Exercise directions: Please give back word for word the lines below, from the first one through the one with "Norteamérica".

Data records:
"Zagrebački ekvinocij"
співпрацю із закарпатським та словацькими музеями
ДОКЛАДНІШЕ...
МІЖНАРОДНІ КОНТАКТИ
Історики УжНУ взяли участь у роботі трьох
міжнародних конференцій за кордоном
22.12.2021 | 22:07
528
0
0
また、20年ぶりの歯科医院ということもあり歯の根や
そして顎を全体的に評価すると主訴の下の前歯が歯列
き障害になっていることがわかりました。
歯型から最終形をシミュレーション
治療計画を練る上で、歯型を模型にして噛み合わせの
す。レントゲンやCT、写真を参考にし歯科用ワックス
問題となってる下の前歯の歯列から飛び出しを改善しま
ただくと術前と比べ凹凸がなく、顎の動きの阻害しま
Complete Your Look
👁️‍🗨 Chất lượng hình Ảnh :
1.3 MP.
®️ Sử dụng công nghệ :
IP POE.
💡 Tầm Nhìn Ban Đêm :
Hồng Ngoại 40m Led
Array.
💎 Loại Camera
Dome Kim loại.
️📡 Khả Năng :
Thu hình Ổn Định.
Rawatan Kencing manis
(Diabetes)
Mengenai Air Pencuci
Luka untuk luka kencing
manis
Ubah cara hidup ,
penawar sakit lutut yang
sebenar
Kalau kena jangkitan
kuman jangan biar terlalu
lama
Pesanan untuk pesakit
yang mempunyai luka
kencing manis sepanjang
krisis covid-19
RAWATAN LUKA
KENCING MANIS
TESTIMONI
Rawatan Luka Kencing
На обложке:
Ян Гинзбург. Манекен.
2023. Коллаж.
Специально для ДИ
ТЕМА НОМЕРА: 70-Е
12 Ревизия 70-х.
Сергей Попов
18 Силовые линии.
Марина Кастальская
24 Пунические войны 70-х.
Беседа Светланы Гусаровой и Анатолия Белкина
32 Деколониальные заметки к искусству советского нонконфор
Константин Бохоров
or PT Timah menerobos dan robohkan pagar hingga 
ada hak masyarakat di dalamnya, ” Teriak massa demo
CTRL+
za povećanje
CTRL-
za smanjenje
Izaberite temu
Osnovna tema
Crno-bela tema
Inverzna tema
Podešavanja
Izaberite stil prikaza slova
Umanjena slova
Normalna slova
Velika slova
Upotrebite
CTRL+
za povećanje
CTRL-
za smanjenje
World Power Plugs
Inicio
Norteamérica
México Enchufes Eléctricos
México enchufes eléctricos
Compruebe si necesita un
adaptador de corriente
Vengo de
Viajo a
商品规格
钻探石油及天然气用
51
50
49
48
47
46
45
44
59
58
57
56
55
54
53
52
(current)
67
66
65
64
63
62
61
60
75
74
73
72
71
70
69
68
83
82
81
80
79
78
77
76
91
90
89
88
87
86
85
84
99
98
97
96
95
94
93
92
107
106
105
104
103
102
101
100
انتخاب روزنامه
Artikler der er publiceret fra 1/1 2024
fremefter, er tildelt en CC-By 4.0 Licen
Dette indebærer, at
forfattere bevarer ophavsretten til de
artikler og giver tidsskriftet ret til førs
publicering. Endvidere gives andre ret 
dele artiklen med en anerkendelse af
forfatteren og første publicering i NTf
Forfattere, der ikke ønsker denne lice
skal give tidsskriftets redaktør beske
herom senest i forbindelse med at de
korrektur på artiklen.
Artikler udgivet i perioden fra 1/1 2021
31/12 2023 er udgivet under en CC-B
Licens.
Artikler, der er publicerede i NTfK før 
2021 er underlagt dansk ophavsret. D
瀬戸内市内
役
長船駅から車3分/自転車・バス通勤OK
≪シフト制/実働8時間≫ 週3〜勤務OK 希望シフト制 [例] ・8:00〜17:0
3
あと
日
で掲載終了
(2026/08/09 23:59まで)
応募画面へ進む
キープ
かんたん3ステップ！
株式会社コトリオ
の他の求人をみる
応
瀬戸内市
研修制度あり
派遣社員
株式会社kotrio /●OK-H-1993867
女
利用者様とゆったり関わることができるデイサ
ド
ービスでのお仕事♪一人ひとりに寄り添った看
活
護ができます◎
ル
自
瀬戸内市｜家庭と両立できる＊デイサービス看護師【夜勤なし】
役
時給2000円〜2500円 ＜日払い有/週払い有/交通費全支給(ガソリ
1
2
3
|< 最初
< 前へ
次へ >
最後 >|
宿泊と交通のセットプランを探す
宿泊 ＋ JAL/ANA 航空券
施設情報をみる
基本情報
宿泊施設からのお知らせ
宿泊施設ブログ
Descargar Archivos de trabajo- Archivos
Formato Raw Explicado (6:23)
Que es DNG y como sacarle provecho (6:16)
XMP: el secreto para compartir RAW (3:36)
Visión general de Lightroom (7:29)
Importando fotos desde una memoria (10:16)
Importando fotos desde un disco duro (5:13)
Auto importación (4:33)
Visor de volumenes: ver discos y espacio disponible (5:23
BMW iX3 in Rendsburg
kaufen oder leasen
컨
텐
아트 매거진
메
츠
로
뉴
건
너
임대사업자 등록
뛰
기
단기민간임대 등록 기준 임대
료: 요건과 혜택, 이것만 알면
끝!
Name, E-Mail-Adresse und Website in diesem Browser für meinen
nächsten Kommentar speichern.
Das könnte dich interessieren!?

Your solution:
"Zagrebački ekvinocij"
співпрацю із закарпатським та словацькими музеями
ДОКЛАДНІШЕ...
МІЖНАРОДНІ КОНТАКТИ
Історики УжНУ взяли участь у роботі трьох
міжнародних конференцій за кордоном
22.12.2021 | 22:07
528
0
0
また、20年ぶりの歯科医院ということもあり歯の根や
そして顎を全体的に評価すると主訴の下の前歯が歯列
き障害になっていることがわかりました。
歯型から最終形をシミュレーション
治療計画を練る上で、歯型を模型にして噛み合わせの
す。レントゲンやCT、写真を参考にし歯科用ワックス
問題となってる下の前歯の歯列から飛び出しを改善しま
ただくと術前と比べ凹凸がなく、顎の動きの阻害しま
Complete Your Look
👁️‍🗨 Chất lượng hình Ảnh :
1.3 MP.
®️ Sử dụng công nghệ :
IP POE.
💡 Tầm Nhìn Ban Đêm :
Hồng Ngoại 40m Led
Array.
💎 Loại Camera
Dome Kim loại.
️📡 Khả Năng :
Thu hình Ổn Định.
Rawatan Kencing manis
(Diabetes)
Mengenai Air Pencuci
Luka untuk luka kencing
manis
Ubah cara hidup ,
penawar sakit lutut yang
sebenar
Kalau kena jangkitan
kuman jangan biar terlalu
lama
Pesanan untuk pesakit
yang mempunyai luka
kencing manis sepanjang
krisis covid-19
RAWATAN LUKA
KENCING MANIS
TESTIMONI
Rawatan Luka Kencing
На обложке:
Ян Гинзбург. Манекен.
2023. Коллаж.
Специально для ДИ
ТЕМА НОМЕРА: 70-Е
12 Ревизия 70-х.
Сергей Попов
18 Силовые линии.
Марина Кастальская
24 Пунические войны 70-х.
Беседа Светланы Гусаровой и Анатолия Белкина
32 Деколониальные заметки к искусству советского нонконфор
Константин Бохоров
or PT Timah menerobos dan robohkan pagar hingga 
ada hak masyarakat di dalamnya, ” Teriak massa demo
CTRL+
za povećanje
CTRL-
za smanjenje
Izaberite temu
Osnovna tema
Crno-bela tema
Inverzna tema
Podešavanja
Izaberite stil prikaza slova
Umanjena slova
Normalna slova
Velika slova
Upotrebite
CTRL+
za povećanje
CTRL-
za smanjenje
World Power Plugs
Inicio
Norteamérica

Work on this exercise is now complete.